◆ LO QUE SE PIDE ◆
Retoma el texto sobre los discursos del filme de Chaplin y continúalo a partir de su última oración.

◆ FRAGMENTO SELECCIONADO ◆
+ + + +

Con respecto al discurso, o más bien a los discursos que se van presentando a lo largo del filme, podríamos hablar de tres grandes momentos: el de Hynkel inicial, el que este emplea a mitad del filme y, por supuesto, el gran discurso final.

El inicial, se basa en la incomprensión de todo el discurso posterior. Hay que prestar atención a la comicidad y los paralelismos que se emplean. Es la presentación, a partir de la caracterización más perfecta del personaje. Es como que Chaplin trata de indicar que Hynkel se parece a Charlot –se trata también de un payaso–. Nos encontramos ante un juego de burla en el que se alcanza un nivel político a través de la voz. Un Chaplin que casi había sido mudo, rompe su silencio. En un discurso de Hitler, la forma era tan importante como el contenido, por lo que, para esta ocasión, se usa un marcado juego con la acústica, mientras se pone el acento en lo potencialmente humorístico. Todo ello se queda supeditado a los sonidos que emite Hynkel, al que sólo entendemos a través de la voz del traductor.

+ + + +

◆ FRAGMENTOS DE REGISTROS ◆

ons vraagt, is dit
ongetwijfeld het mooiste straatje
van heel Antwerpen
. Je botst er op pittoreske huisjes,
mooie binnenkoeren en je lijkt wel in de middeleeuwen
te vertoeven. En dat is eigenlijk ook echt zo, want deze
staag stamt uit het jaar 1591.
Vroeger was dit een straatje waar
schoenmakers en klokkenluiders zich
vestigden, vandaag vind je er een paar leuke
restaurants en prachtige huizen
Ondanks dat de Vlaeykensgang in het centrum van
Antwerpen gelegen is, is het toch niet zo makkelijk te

+ + + +

◆ RESULTADO ◆
El discurso central es escuchado sobre la imagen del barbero cuando, tras la furia, Hynkel rompe la paz con el gueto. Charlot hace una especie de retorno para reproducir gestualmente los gritos de Hynkel. De esta forma, conviven voz y gestos en la misma imagen. La dificultad ha aumentado, pues hemos perdido al traductor y ahora nuestra comprensión se basa en los gestos del barbero-Charlot. La esterilización de la voz y el peso de la gestualidad vuelven a hacer una especie de movimiento sísmico que llega a concretar. Es la única manera de tenerlos a los dos en cuadro. Así el acoplamiento, la alternancia,  deriva en la culminación del discurso final –es el barbero hablando con la imagen de Hynkel–.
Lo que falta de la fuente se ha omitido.